**Задания**
1. Определите, соответствуют ли тексту о языковой норме следующие утверждения: (a) нормы «правильной речи» всегда полностью согласуются с логикой самого языка; (b) на Мертона определяющее влияние оказал П. Сорокин; (c) структура культуры придает структуре социума характер стабильности и квазизамкнутости. Для каждого утверждения ответьте «да» или «нет» и приведите точную цитату из текста, на которой основан ответ.
2. Выведите без изменений фрагмент текста о языковой норме, заключенный между словами «Универсальность нормы означает, что» и «предоставляемых им возможностей.», включая их самих.

Универсальность нормы означает, что нет такой языковой традиции, в которой не осуществлялась бы так или иначе эта дополнительная селекция речевых актов. Естественно, встает вопрос о том, следует ли считать это положение об универсальности нормы эмпирическим (индуктивным выводом) или принадлежащим к трансцендентально-априорным определениям языка как такового. Ответить на него не так просто. Если рассмотрение языка (в широком смысле слова) ограничивать семантическим и синтаксическим аспектами, то мы можем, очевидно, опознавать наличие нормы лишь как факт, исключительно внешний по отношению как к системе языка, так и ко всему множеству предоставляемых им возможностей.

Однако для языка весьма существенно то, что он вообще не существует иначе, как в связи с прагматическим использованием его возможностей, то есть в социальном и историческом контексте (то, что обозначено у меня пунктом третьим). Разнообразие ситуаций общения, в соответствии с которыми приобретает определенность языковая прагматика, описывается в экстралингвистике, и если в этом разнообразии есть какая-то система и эта система как-то артикулирована в самом мире языкового выражения, то этой артикуляцией как раз и является нормативный дискурс или, по крайней мере, часть этого дискурса. В этом смысле присутствие норм «правильной речи», всегда отчасти противоречащих логике самого языка, есть неизбежное, константное свойство языка, связанное с его социальным предназначением.

Норма, таким образом, есть способ, каким в языке высказывает себя отчасти собственно социум в качестве структурного образования, отчасти культура опять-таки в качестве структурного образования. Я напомню, что, согласно Мертону (на которого определяющее влияние оказал П. Сорокин, последовательно изгонявший монизм из методологии социальной мысли), собственно социальная структура диагностируется через реальные возможности и «невозможности» продвижения и контакта, просматривающиеся с позиции индивида, и в целом может быть описана с опорой на сеть этих преспектив. Культура в таком случае будет иной структурой, связанной, конечно, с этой социальностью в собственном смысле слова, но объединяющей человеческие взаимодействия в другом аспекте, в аспекте идеализированных представлений об этих взаимодействиях. Структура культуры в этом смысле отчасти легитимирует, отчасти компенсирует, отчасти просто маскирует структуру социума, придавая ей, в частности, характер стабильности и квазизамкнутости.

Мне понадобилось это обращение к Сорокину и Мертону, чтобы с его помощью указать на весьма противоречивый характер нормы как способа обнаружения непосредственно в языке этих объемлющих социальных структур. Эта противоречивость, говоря в очень общем виде, соответствует двусмысленности нормы. А именно: норма несет в своем составе, наряду с разными странными различиями, и те различия, которые порождены когда-то имевшими место (может быть, и сейчас имеющими место) социальными различиями, сопряженными с властью и историческим насилием. В то же время характерное качество культурного образца дает ей возможность легитимировать или скрывать это свое в некотором роде сомнительное происхождение. В иных отношениях более пригодны методологические ориентации Лумана с его идеей общества как самореферентной системы и Фуко с его идеей «диспозитива».

**Представленные данные**
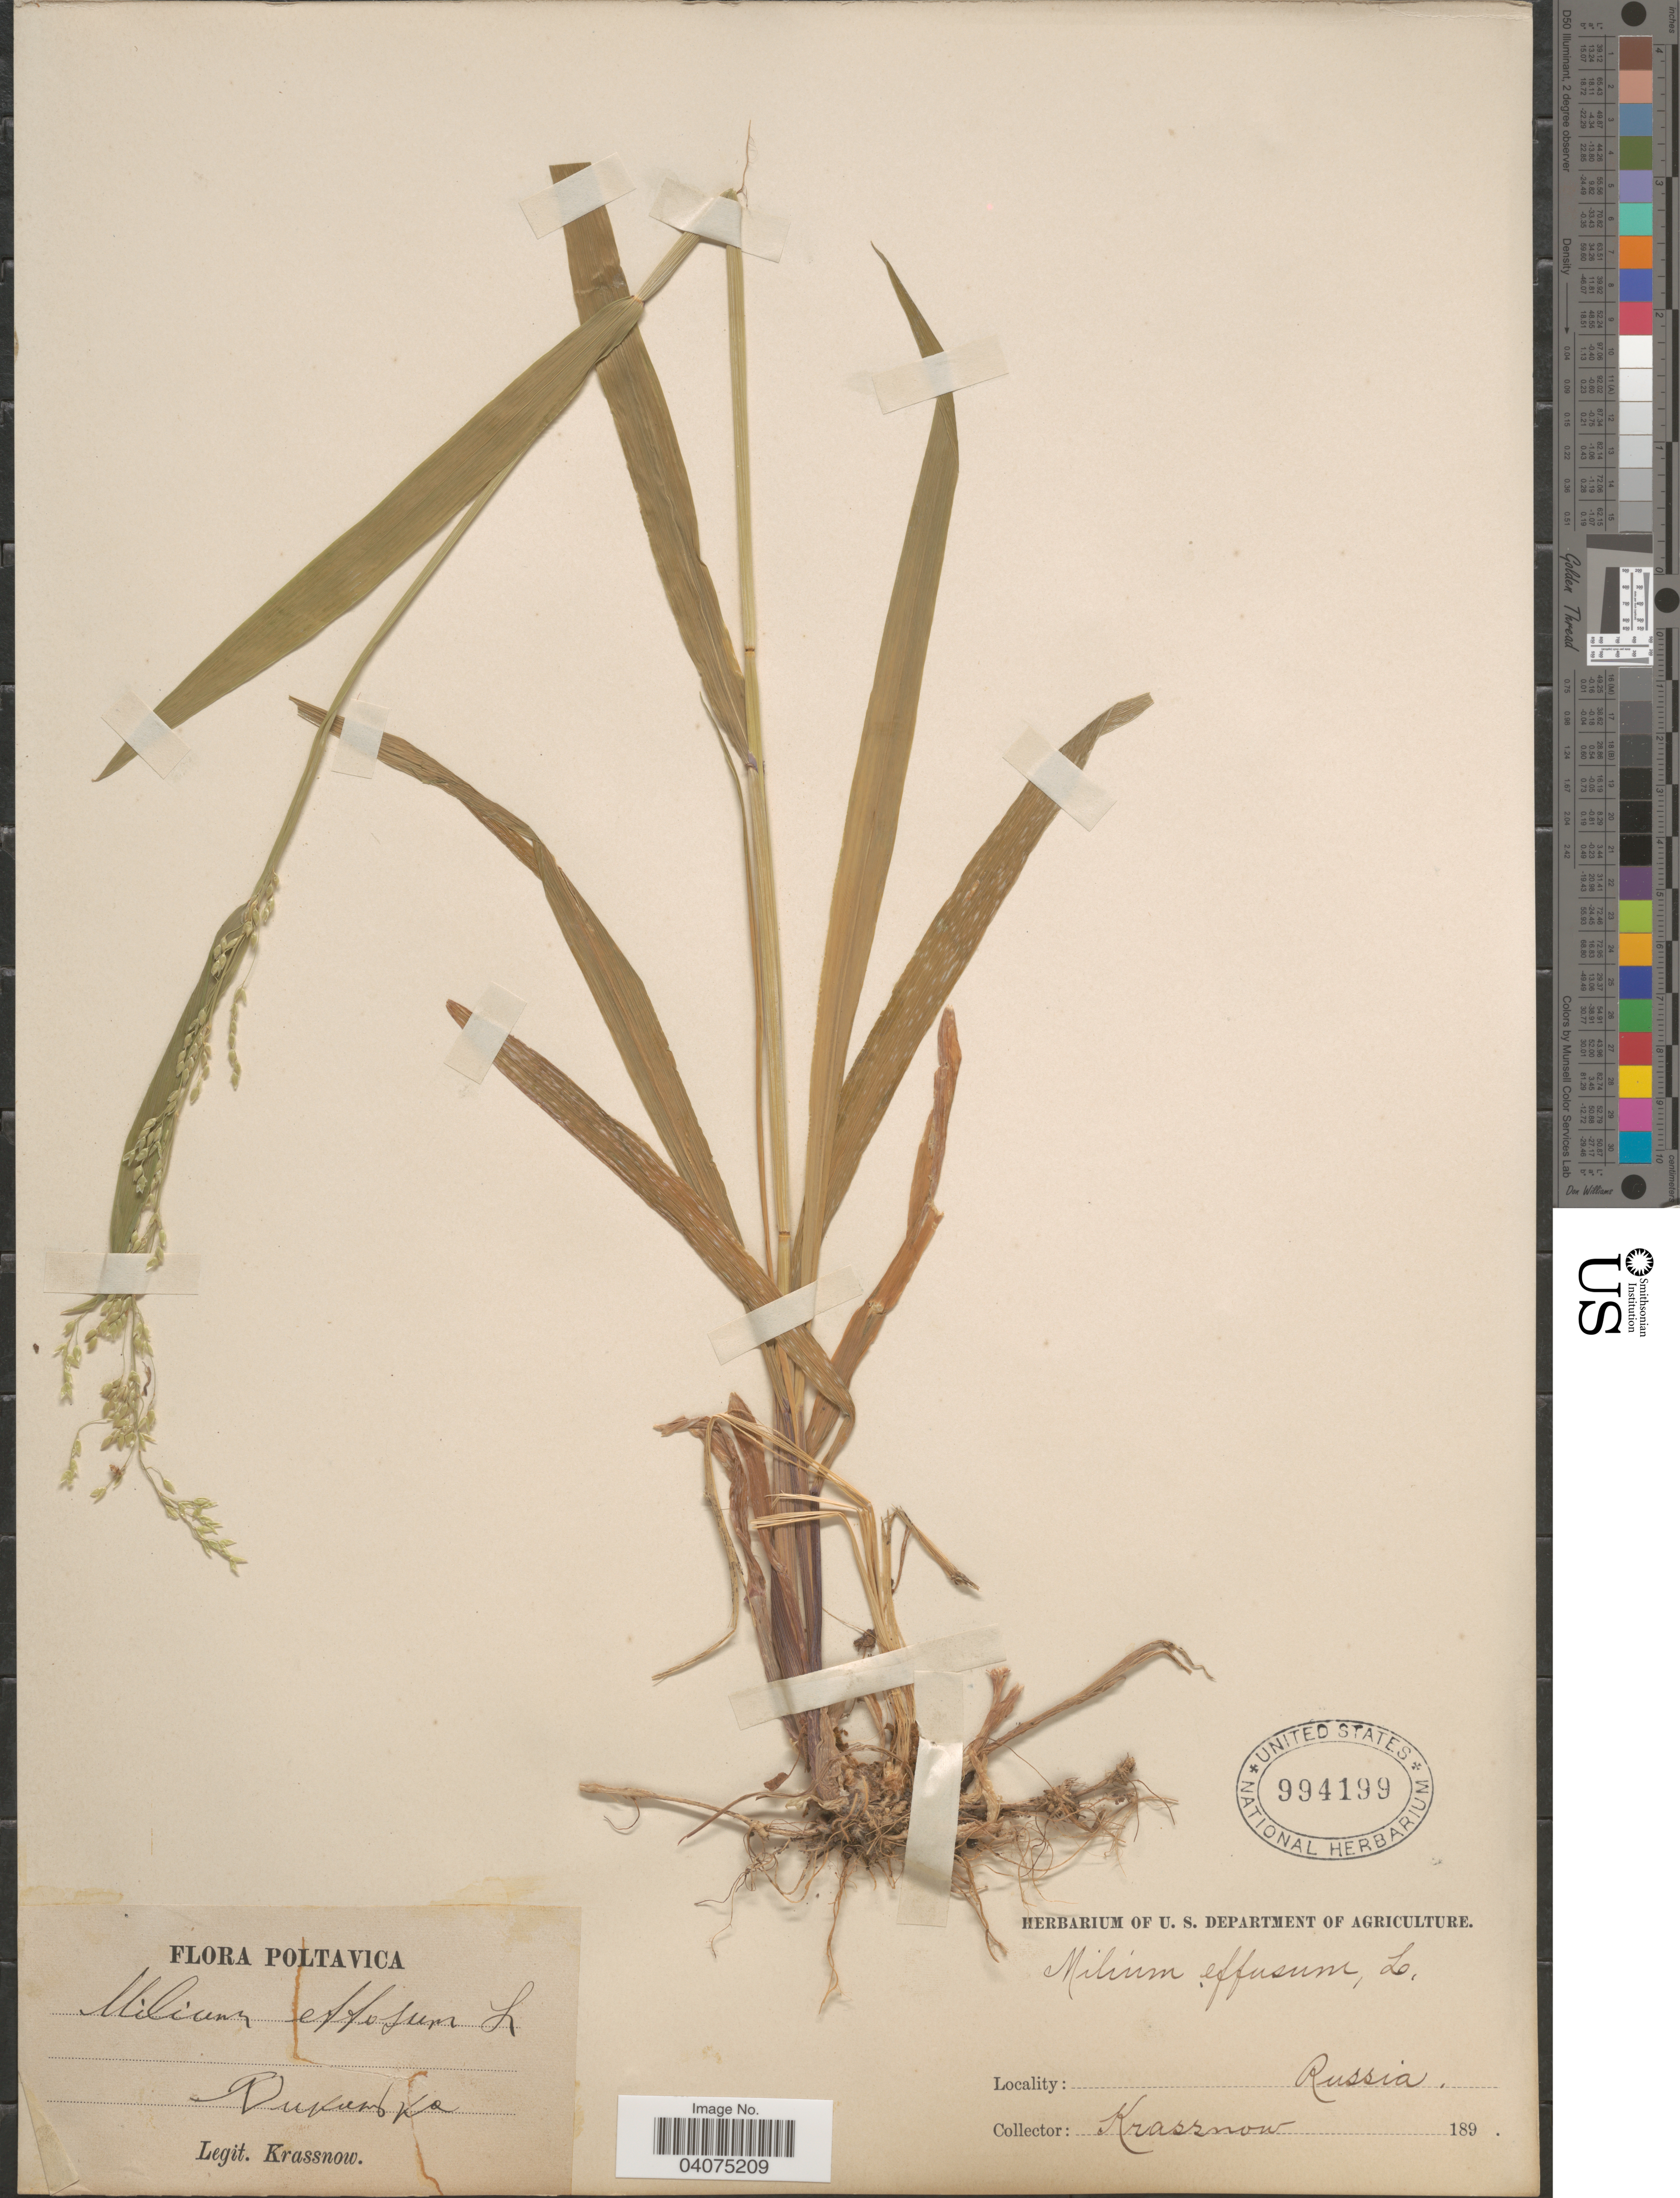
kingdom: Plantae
==
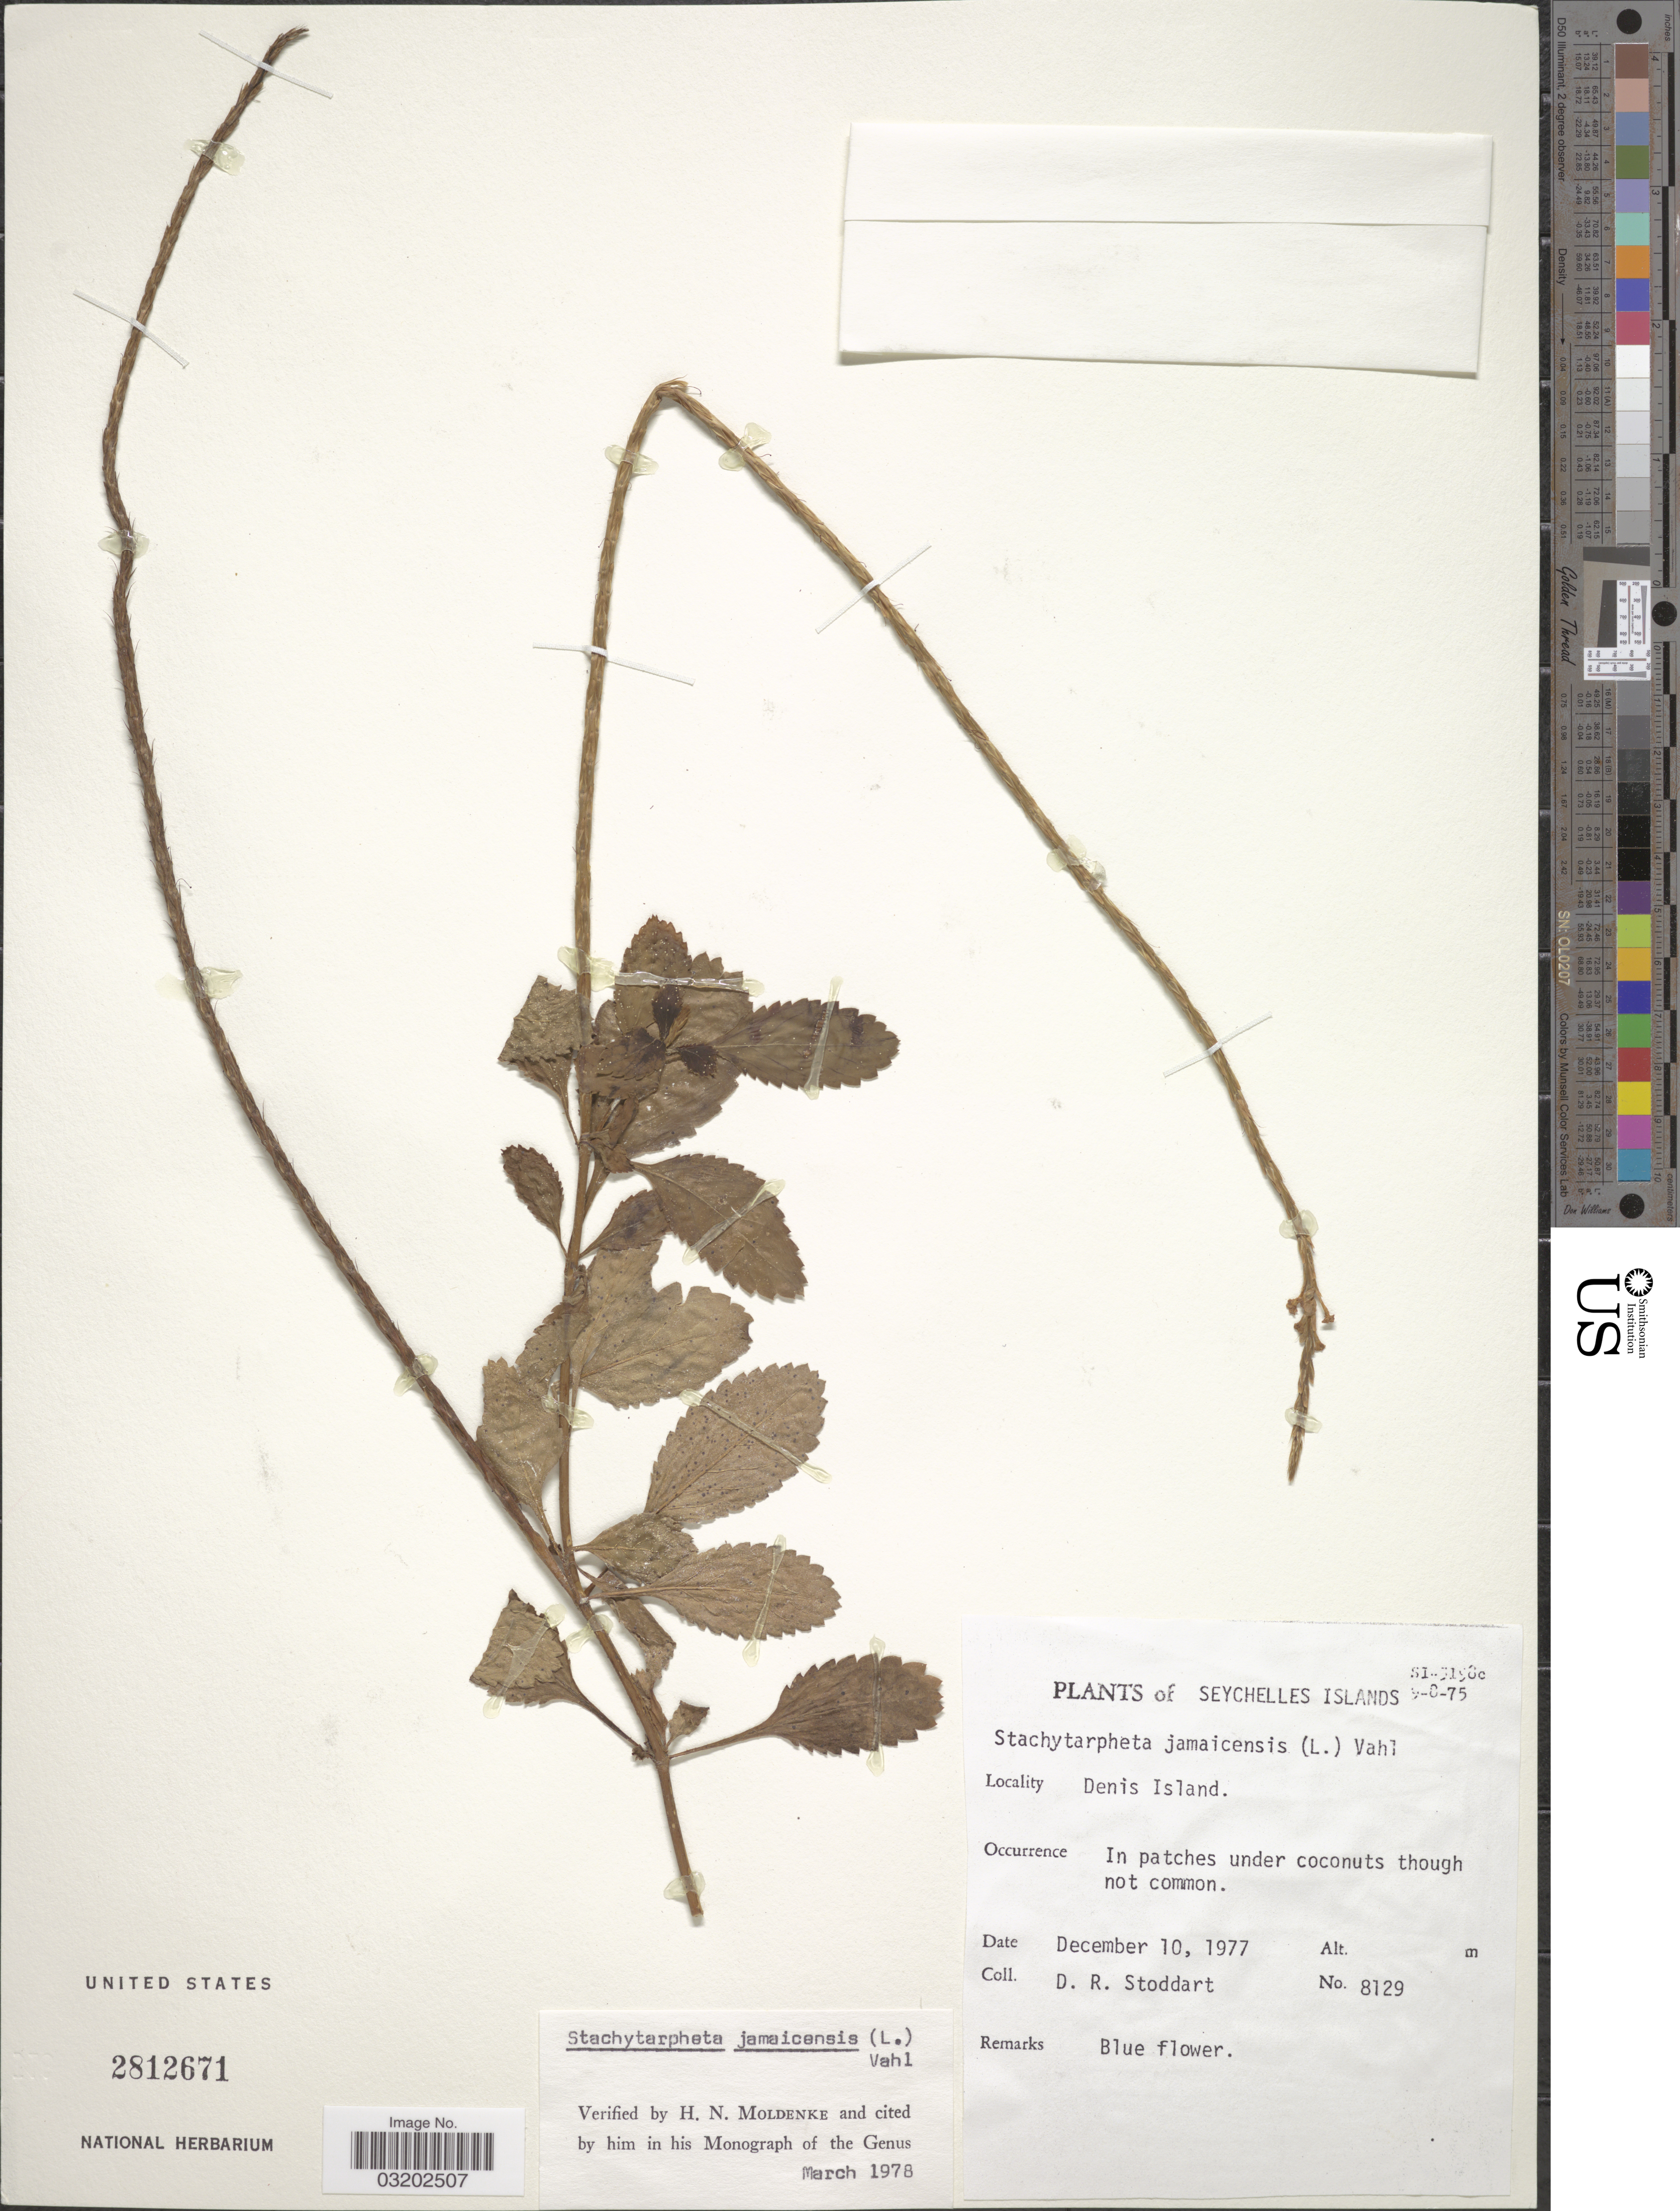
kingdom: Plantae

**Ответы по заданиям**
1.
(a) Нет: «присутствие норм „правильной речи“, всегда отчасти противоречащих логике самого языка, есть неизбежное, константное свойство языка».
(b) Да: «согласно Мертону (на которого определяющее влияние оказал П. Сорокин».
(c) Да: «Структура культуры в этом смысле отчасти легитимирует, отчасти компенсирует, отчасти просто маскирует структуру социума, придавая ей, в частности, характер стабильности и квазизамкнутости».

2.
Универсальность нормы означает, что нет такой языковой традиции, в которой не осуществлялась бы так или иначе эта дополнительная селекция речевых актов. Естественно, встает вопрос о том, следует ли считать это положение об универсальности нормы эмпирическим (индуктивным выводом) или принадлежащим к трансцендентально-априорным определениям языка как такового. Ответить на него не так просто. Если рассмотрение языка (в широком смысле слова) ограничивать семантическим и синтаксическим аспектами, то мы можем, очевидно, опознавать наличие нормы лишь как факт, исключительно внешний по отношению как к системе языка, так и ко всему множеству предоставляемых им возможностей.